Dataset entries
━━━━

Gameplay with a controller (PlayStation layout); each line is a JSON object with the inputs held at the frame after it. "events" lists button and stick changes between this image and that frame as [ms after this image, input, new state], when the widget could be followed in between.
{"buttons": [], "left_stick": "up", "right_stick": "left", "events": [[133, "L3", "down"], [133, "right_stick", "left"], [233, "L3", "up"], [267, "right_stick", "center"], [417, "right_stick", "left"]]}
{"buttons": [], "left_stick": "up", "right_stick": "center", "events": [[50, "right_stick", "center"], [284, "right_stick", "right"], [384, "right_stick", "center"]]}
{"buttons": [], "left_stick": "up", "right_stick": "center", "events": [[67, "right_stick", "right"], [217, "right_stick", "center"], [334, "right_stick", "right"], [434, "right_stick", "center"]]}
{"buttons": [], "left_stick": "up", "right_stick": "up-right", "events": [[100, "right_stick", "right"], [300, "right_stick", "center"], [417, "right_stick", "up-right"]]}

━━━━

• What needs to be done:
Exactly what appears above must be set down again in full.

• Final answer:
Gameplay with a controller (PlayStation layout); each line is a JSON object with the inputs held at the frame after it. "events" lists button and stick changes between this image and that frame as [ms after this image, input, new state], when the widget could be followed in between.
{"buttons": [], "left_stick": "up", "right_stick": "left", "events": [[133, "L3", "down"], [133, "right_stick", "left"], [233, "L3", "up"], [267, "right_stick", "center"], [417, "right_stick", "left"]]}
{"buttons": [], "left_stick": "up", "right_stick": "center", "events": [[50, "right_stick", "center"], [284, "right_stick", "right"], [384, "right_stick", "center"]]}
{"buttons": [], "left_stick": "up", "right_stick": "center", "events": [[67, "right_stick", "right"], [217, "right_stick", "center"], [334, "right_stick", "right"], [434, "right_stick", "center"]]}
{"buttons": [], "left_stick": "up", "right_stick": "up-right", "events": [[100, "right_stick", "right"], [300, "right_stick", "center"], [417, "right_stick", "up-right"]]}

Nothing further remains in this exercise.